**WHAT IS NEEDED**
Report each line of the listing below that holds "labels".

(Beginning of DATA TO PROCESS)

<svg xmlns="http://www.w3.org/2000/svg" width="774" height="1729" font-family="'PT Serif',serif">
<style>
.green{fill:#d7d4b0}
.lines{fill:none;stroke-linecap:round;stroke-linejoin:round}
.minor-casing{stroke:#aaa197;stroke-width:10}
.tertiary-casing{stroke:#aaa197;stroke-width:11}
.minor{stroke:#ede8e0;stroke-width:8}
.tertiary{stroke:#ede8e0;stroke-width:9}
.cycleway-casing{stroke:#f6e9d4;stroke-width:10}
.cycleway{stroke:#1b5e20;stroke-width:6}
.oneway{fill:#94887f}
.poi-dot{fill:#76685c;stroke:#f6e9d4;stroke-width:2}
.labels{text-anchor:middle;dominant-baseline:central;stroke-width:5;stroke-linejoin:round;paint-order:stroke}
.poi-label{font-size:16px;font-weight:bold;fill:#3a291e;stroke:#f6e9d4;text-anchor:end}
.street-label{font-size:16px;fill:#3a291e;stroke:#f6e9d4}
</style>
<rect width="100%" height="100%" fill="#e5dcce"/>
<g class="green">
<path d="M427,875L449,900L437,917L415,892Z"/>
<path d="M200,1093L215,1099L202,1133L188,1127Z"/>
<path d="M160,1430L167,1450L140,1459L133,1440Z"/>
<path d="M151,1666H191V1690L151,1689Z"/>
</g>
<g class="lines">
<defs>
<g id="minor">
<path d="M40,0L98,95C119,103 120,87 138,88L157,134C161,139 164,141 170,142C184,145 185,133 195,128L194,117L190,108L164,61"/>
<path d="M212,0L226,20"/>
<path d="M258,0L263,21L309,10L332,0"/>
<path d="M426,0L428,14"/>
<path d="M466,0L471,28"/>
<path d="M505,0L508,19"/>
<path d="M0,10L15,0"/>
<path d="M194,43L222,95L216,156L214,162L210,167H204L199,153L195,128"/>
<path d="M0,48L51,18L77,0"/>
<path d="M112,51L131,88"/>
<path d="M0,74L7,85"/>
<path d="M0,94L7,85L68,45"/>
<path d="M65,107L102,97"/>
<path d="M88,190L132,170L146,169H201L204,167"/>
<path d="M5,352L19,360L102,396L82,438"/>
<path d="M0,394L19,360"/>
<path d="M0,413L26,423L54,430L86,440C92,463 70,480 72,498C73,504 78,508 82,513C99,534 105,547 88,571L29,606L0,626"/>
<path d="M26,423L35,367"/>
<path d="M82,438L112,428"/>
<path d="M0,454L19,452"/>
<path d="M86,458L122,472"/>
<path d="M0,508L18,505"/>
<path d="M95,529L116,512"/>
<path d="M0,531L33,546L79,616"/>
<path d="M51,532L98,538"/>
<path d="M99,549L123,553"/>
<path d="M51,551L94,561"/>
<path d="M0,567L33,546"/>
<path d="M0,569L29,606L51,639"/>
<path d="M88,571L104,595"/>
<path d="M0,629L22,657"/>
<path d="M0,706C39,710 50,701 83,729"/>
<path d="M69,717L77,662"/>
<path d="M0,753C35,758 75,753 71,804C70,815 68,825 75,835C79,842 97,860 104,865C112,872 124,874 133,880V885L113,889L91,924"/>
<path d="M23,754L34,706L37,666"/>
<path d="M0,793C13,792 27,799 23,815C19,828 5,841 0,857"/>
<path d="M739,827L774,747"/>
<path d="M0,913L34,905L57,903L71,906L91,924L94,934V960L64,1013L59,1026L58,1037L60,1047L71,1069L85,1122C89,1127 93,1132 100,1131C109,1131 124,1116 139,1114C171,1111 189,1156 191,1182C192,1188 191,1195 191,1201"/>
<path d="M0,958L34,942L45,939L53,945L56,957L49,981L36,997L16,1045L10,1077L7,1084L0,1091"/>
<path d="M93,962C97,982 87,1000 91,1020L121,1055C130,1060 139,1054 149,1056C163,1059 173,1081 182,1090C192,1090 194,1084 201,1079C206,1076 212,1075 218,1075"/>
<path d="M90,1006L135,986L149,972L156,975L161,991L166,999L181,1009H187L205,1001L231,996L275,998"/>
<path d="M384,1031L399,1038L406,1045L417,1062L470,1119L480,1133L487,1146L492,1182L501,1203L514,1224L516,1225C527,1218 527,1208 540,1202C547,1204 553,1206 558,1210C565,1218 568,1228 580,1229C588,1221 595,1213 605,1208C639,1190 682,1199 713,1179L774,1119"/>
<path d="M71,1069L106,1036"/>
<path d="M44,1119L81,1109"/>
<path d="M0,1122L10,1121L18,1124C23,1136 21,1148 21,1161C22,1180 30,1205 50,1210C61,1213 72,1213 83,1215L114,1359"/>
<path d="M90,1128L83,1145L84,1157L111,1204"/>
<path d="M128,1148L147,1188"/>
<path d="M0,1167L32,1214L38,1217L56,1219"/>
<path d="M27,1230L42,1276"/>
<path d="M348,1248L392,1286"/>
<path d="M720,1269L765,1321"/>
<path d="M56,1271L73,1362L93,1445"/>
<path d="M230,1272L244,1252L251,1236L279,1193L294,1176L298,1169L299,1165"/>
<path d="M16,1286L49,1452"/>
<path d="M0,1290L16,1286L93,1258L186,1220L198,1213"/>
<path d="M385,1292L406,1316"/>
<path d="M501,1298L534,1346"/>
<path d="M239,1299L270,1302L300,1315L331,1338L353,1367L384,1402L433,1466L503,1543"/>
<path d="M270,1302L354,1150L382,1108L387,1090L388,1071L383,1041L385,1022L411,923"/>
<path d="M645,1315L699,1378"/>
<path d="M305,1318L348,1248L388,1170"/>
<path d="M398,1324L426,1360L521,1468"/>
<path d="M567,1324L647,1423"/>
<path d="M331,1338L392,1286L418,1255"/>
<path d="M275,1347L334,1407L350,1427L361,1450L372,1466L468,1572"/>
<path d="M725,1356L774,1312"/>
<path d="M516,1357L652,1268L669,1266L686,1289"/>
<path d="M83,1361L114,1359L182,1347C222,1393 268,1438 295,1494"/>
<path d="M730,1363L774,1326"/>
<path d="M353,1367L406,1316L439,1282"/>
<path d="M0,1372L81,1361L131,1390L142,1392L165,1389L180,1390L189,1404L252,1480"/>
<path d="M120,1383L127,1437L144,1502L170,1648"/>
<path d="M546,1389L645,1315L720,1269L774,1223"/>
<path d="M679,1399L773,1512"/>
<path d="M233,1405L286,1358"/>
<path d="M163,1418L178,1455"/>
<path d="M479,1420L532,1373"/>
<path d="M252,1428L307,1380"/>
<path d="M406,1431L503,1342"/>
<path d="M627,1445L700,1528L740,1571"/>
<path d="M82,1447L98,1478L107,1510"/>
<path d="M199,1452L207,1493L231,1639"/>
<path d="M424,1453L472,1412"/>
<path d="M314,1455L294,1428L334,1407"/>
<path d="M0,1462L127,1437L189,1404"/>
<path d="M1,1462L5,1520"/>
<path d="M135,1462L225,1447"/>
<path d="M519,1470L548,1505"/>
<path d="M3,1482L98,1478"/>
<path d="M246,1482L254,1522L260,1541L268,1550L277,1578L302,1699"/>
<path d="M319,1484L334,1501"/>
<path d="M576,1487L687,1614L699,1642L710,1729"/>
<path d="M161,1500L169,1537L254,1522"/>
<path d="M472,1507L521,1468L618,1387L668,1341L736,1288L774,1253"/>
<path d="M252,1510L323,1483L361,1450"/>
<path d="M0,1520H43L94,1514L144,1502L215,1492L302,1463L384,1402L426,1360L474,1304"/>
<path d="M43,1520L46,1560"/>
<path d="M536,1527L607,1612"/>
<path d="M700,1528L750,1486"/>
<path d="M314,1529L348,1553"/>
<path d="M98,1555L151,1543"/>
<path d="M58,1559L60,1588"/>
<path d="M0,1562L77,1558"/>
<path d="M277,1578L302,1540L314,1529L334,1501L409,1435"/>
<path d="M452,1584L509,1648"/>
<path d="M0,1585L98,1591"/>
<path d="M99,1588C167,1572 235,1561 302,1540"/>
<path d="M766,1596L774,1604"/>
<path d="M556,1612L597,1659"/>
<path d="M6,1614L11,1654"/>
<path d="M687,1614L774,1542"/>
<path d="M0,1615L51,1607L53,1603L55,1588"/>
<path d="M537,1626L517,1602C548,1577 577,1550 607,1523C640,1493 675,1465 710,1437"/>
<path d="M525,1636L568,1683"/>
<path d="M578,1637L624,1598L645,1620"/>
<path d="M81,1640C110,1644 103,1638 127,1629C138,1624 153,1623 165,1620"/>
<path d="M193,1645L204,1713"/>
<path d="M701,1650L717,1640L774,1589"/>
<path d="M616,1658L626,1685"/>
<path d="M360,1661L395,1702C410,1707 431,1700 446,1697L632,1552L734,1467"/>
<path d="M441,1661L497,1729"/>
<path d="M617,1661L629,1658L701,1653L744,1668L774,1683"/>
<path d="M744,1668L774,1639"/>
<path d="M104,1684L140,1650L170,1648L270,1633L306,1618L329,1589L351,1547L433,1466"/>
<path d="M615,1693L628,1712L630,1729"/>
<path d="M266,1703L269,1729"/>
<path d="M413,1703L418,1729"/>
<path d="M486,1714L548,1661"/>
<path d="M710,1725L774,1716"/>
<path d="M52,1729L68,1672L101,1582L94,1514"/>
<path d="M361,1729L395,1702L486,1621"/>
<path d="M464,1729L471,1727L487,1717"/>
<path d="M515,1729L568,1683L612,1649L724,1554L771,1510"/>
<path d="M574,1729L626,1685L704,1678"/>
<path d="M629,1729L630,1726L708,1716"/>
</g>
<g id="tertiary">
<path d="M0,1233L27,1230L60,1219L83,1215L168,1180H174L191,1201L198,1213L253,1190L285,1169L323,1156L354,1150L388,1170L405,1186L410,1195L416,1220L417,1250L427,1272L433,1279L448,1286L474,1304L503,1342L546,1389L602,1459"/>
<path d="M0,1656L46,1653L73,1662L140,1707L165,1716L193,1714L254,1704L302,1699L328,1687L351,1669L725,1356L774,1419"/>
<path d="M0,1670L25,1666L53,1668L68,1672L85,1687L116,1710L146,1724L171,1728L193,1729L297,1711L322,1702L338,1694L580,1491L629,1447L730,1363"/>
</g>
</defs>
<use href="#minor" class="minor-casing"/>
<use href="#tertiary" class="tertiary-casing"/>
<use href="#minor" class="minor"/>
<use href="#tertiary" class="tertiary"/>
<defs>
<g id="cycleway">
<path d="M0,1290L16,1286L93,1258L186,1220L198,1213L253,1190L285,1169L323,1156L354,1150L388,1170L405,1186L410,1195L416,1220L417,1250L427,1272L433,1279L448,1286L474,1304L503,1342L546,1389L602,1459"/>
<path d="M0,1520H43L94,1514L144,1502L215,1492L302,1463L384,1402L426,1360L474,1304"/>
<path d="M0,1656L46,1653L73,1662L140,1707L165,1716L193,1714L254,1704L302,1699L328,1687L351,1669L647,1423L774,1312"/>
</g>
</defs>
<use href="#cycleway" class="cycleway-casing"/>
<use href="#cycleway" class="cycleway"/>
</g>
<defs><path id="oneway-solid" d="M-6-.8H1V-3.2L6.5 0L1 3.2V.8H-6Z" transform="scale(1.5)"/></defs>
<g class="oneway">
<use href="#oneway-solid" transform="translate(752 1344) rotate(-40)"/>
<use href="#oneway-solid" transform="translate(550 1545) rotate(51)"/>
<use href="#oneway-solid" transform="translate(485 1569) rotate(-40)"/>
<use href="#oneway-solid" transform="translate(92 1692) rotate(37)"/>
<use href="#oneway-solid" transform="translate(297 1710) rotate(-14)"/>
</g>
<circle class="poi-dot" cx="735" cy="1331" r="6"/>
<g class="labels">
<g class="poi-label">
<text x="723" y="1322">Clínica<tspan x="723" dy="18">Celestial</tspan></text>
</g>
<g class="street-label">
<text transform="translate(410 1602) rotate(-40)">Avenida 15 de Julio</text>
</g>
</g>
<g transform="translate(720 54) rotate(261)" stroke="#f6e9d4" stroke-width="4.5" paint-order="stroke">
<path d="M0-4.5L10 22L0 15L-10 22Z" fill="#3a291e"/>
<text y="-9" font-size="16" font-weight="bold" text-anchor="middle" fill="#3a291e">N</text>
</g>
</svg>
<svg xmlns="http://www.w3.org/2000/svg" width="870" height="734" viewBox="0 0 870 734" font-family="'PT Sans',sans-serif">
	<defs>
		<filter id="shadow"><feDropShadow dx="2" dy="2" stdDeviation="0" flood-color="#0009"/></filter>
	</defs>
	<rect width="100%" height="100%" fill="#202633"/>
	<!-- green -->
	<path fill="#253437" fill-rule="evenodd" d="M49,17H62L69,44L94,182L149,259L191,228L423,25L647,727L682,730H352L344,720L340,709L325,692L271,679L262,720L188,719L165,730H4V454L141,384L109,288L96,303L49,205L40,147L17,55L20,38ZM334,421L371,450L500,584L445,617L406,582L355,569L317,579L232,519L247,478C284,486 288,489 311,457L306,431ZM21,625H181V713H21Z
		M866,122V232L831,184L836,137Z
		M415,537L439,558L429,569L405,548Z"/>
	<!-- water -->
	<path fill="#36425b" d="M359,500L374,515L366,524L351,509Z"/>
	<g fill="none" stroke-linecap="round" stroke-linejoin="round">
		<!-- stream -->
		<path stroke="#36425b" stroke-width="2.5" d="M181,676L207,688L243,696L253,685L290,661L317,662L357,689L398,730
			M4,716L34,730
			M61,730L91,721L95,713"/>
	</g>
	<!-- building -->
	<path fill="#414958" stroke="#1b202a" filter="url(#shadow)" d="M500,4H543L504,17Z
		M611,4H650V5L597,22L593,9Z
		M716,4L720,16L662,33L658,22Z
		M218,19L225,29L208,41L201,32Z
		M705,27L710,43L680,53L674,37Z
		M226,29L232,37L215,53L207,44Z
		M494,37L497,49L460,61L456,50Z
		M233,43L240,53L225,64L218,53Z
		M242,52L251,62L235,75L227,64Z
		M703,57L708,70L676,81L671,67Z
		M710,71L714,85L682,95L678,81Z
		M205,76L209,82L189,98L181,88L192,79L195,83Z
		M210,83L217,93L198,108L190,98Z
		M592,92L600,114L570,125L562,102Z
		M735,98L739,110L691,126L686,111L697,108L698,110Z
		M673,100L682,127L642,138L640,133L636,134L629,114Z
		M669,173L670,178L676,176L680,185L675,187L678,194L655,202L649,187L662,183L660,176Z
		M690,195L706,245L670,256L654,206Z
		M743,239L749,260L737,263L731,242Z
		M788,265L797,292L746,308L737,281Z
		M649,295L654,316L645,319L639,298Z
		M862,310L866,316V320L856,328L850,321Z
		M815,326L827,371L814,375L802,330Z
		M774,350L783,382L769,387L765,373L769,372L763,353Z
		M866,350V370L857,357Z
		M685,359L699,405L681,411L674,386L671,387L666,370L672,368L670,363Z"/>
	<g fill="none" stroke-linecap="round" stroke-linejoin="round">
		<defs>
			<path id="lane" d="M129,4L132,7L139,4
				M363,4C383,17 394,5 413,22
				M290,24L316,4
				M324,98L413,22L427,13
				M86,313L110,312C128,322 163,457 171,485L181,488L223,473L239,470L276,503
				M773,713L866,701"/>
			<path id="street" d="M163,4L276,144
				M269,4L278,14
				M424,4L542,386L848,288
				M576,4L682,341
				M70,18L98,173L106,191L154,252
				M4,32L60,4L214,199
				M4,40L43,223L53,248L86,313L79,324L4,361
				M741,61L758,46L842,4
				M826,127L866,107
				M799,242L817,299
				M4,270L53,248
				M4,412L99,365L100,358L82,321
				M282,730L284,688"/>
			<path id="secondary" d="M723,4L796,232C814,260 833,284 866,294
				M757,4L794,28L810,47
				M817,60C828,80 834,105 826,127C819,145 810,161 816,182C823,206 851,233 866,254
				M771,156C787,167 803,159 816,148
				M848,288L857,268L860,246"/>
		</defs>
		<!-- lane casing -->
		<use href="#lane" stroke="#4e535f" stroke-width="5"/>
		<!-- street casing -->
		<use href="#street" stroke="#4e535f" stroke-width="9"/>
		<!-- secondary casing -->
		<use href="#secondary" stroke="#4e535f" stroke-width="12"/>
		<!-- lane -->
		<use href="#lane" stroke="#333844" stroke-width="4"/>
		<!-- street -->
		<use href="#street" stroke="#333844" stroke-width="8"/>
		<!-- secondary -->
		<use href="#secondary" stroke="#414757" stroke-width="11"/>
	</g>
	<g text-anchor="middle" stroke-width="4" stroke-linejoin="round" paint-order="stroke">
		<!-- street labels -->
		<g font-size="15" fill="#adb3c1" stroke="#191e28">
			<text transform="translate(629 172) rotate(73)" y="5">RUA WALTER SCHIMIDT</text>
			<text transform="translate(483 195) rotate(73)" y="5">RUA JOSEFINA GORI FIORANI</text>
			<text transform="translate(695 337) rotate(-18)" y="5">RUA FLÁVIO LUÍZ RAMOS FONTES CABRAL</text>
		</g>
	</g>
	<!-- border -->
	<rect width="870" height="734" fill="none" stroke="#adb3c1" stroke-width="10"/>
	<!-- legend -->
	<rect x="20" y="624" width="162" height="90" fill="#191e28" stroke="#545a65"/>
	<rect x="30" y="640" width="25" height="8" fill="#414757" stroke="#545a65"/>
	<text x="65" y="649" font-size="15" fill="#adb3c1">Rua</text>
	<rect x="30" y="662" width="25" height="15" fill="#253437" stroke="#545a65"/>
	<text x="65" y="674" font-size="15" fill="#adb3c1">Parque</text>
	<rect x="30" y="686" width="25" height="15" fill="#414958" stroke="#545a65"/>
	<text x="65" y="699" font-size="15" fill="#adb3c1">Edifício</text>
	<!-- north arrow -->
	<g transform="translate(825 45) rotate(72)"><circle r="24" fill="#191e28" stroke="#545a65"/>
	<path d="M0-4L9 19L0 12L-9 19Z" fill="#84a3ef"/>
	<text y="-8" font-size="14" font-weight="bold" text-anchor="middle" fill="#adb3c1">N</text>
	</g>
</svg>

(End of DATA TO PROCESS)

**EXPECTED ANSWER**
.labels{text-anchor:middle;dominant-baseline:central;stroke-width:5;stroke-linejoin:round;paint-order:stroke}
<g class="labels">
		<!-- street labels -->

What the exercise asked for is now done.